**WHAT TO DO**
1 > According to the text about Dan Hörning, which publishing house publishes his work?
2 > Name every novel that the text about Dan Hörning says he has already published.
3 > In the text about Dan Hörning, reproduce everything from "Dan Hörning (born" down to "yet been published.".

**DOCUMENT EXTRACT**
= Dan Hörning =

Swedish writer and podcaster

Dan Hörning (born 10 March 1970) is a Swedish historical fantasy author. His publishing house is Neogames, and up to now he has published four novels: Svärdsspel i Hadarlon (2000; Swordplay in Hardalon), Stormens vandrare (2006; in English: The Wanderer of Storm), Nemea (2007) and Lasermannen (2009; in English: The Laser Man).

Stormens vandrare is a first volume in his Mörkret (Darkness) trilogy, with two volumes to follow: Ljusets vandrare (The wanderer of light) and Drömmens vandrare (The wanderer of the dream) which have not yet been published.

Hörning received his Master of Science in Computer Engineering from the Royal Institute of Technology, and works for the French corporation, Hi-media. In his free time, Hörning enjoys MMA, role playing games, travelling, and studying other languages. He has been known to be an enthusiastic fan of Swedish-Norwegian fantasy writer Margit Sandemo. Hörning is the admin and founder of the popular Isfolket & Margitsandemo forum. The subject of that forum is Sagan om Isfolket, a 47-volume historical fantasy pulp series by Margit Sandemo. That forum is also used for discussions in Swedish about Dan's books.

**DATA SHOWN**
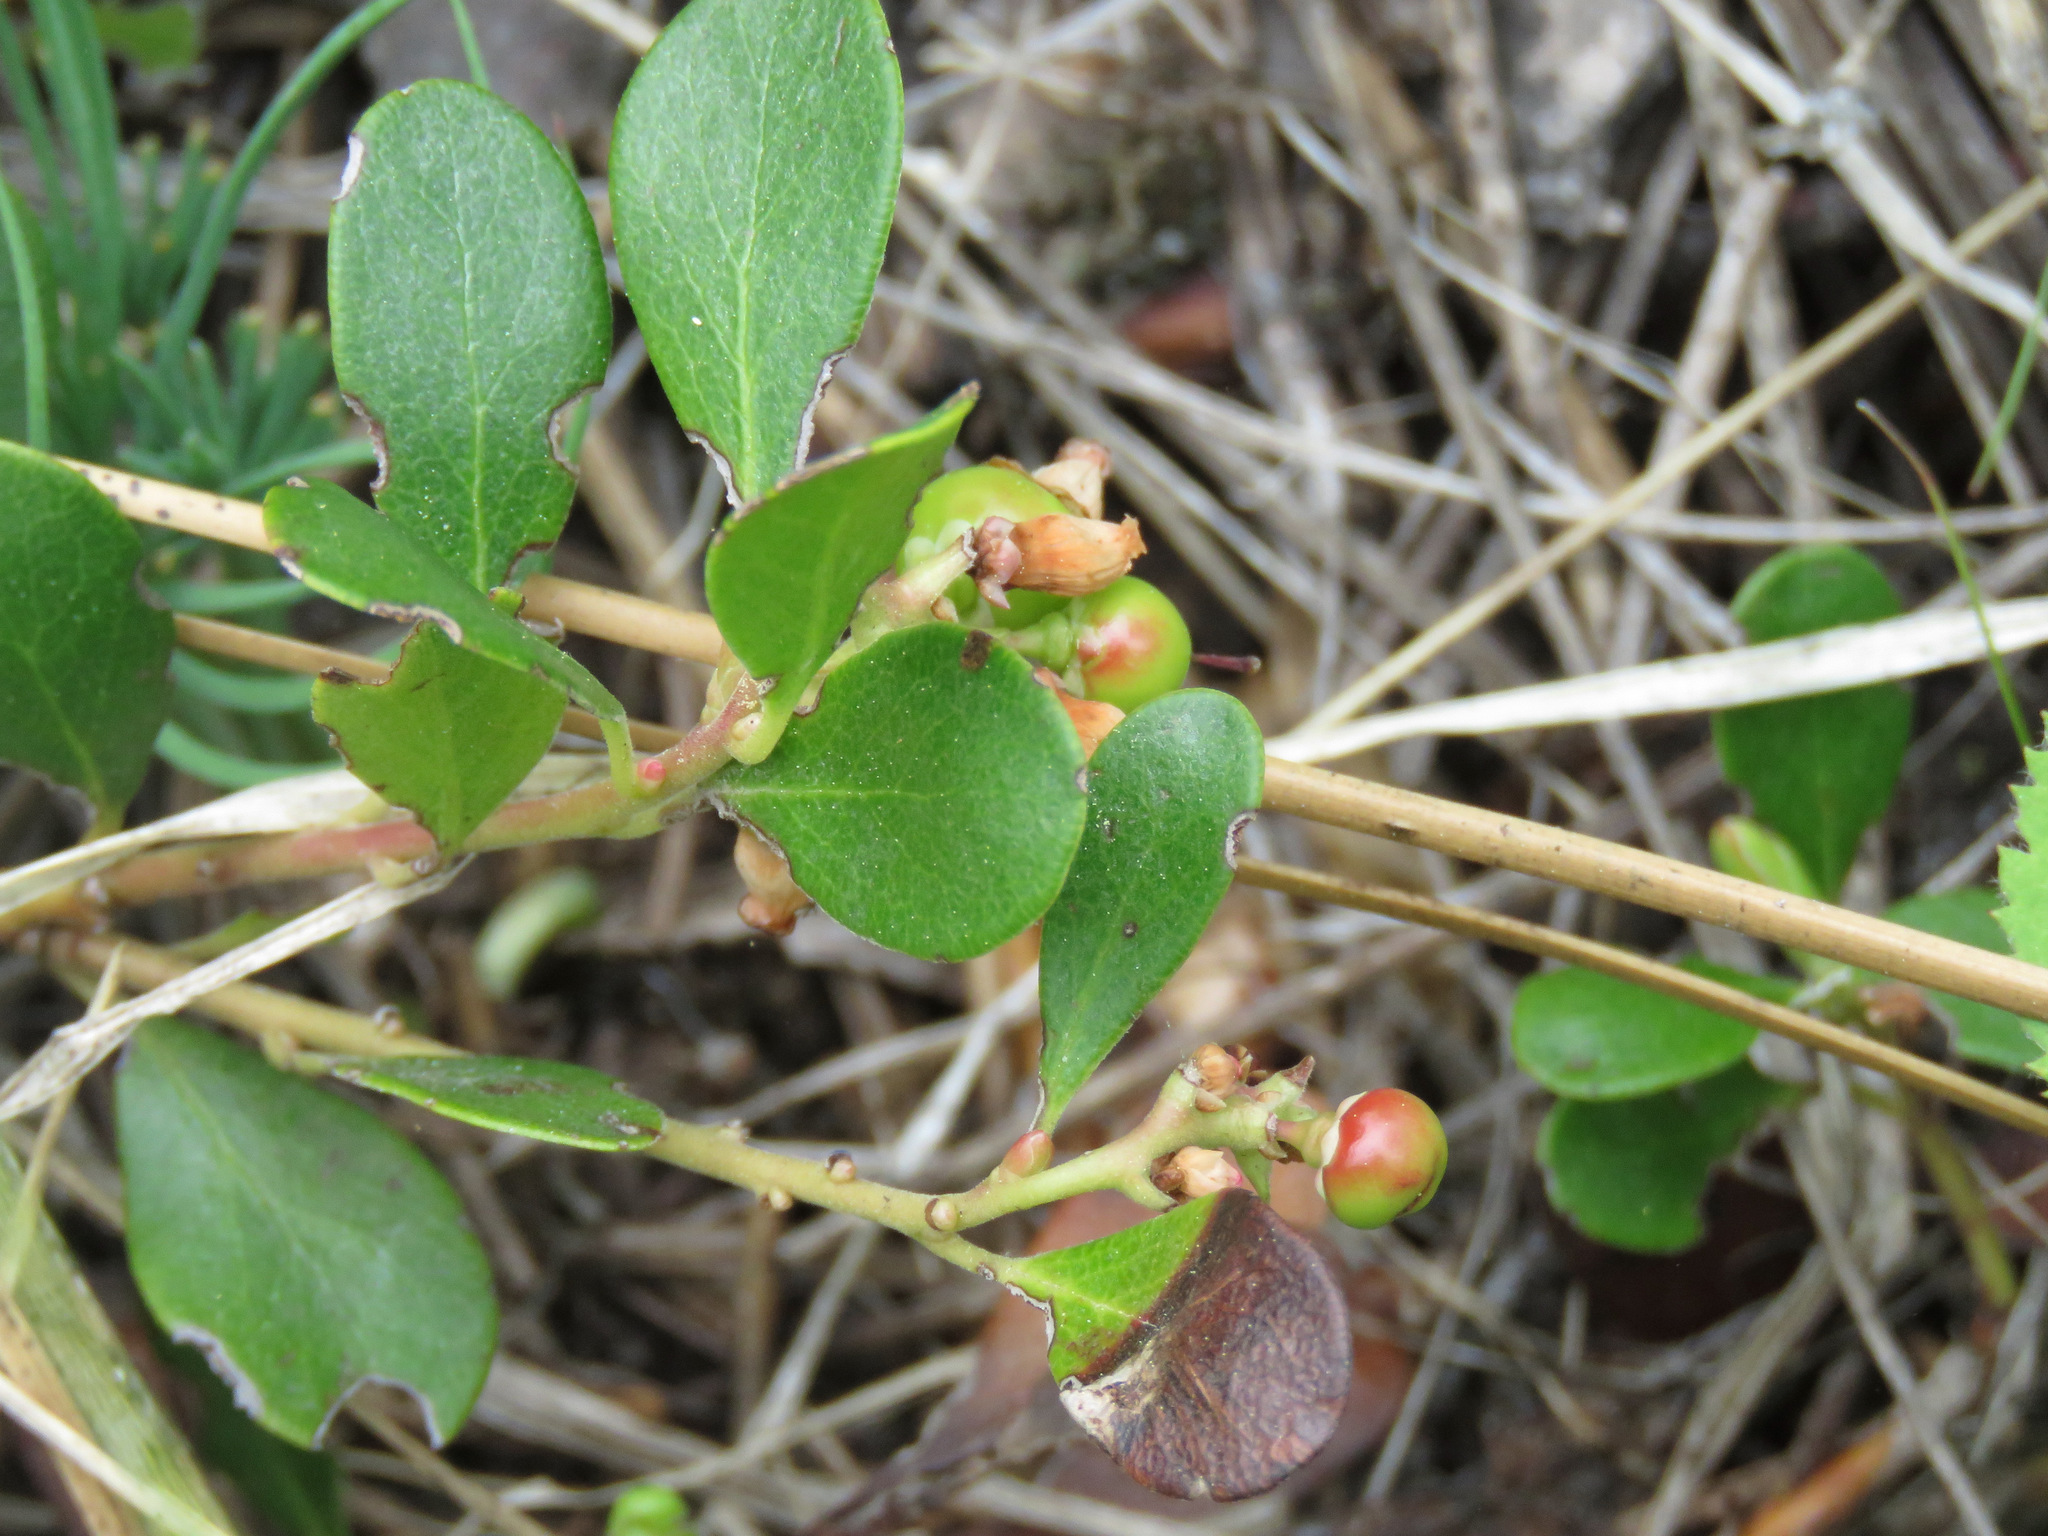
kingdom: Plantae
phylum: Tracheophyta
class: Magnoliopsida
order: Ericales
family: Ericaceae
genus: Arctostaphylos
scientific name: Arctostaphylos uva-ursi
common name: Bearberry
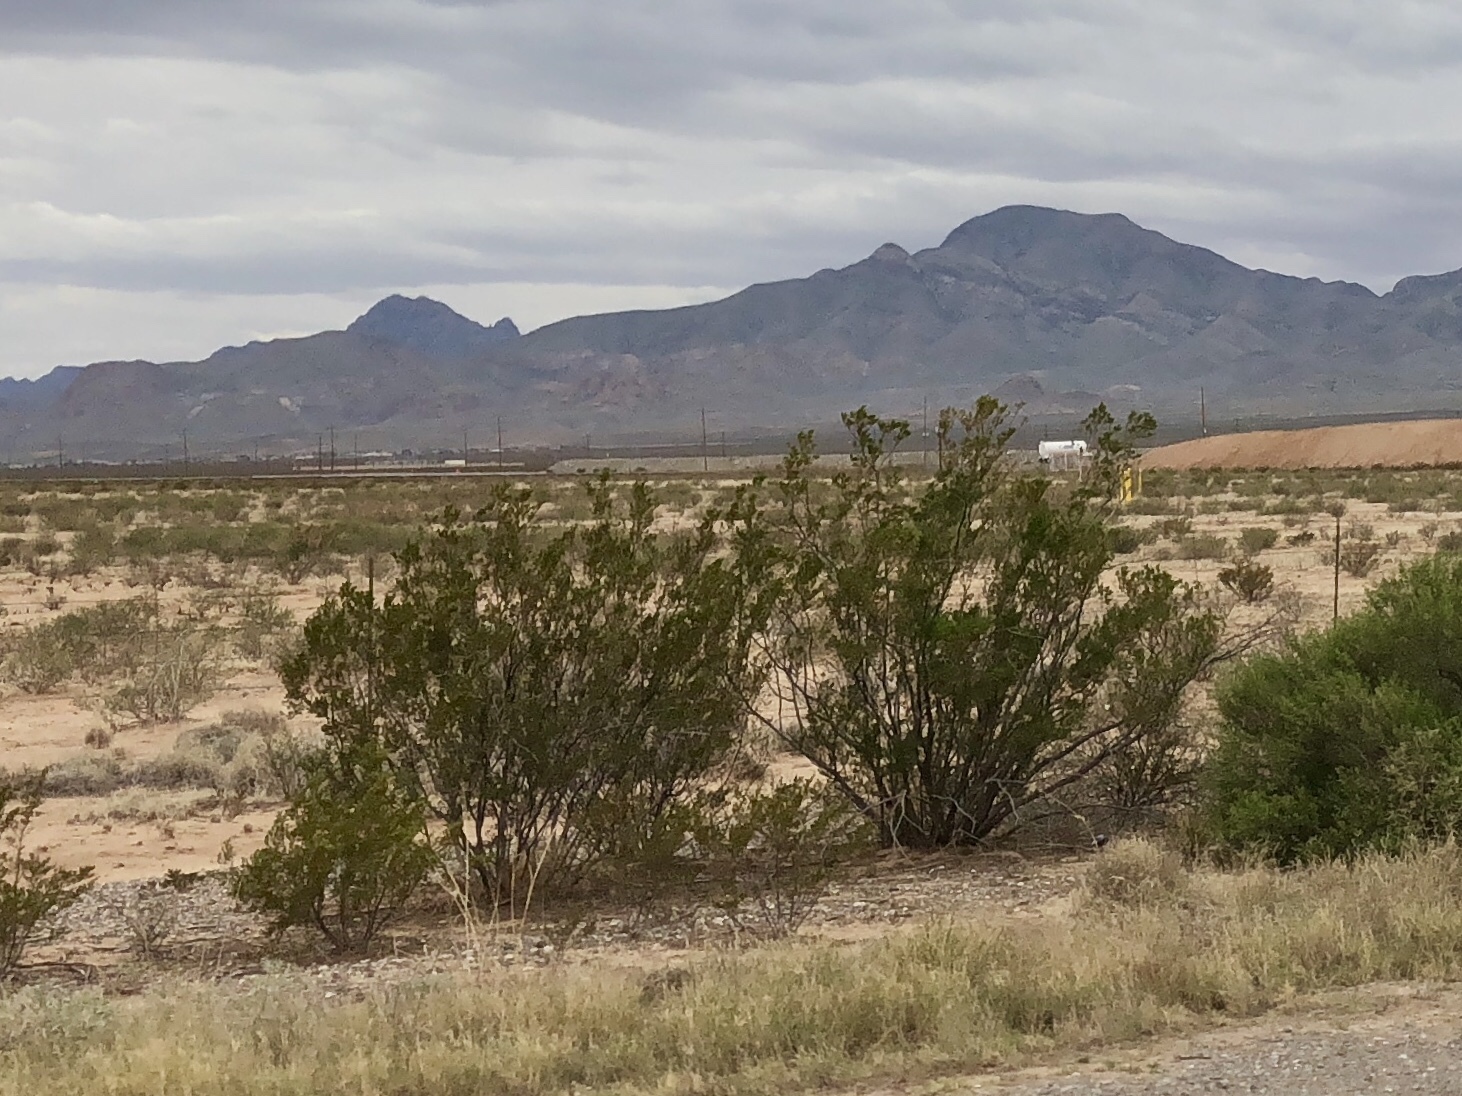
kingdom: Plantae
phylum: Tracheophyta
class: Magnoliopsida
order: Zygophyllales
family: Zygophyllaceae
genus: Larrea
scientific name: Larrea tridentata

**SOLUTIONS TO THE EXERCISE**
1 > Neogames

2 > Svärdsspel i Hadarlon, Stormens vandrare, Nemea, Lasermannen

3 >
Dan Hörning (born 10 March 1970) is a Swedish historical fantasy author. His publishing house is Neogames, and up to now he has published four novels: Svärdsspel i Hadarlon (2000; Swordplay in Hardalon), Stormens vandrare (2006; in English: The Wanderer of Storm), Nemea (2007) and Lasermannen (2009; in English: The Laser Man).

Stormens vandrare is a first volume in his Mörkret (Darkness) trilogy, with two volumes to follow: Ljusets vandrare (The wanderer of light) and Drömmens vandrare (The wanderer of the dream) which have not yet been published.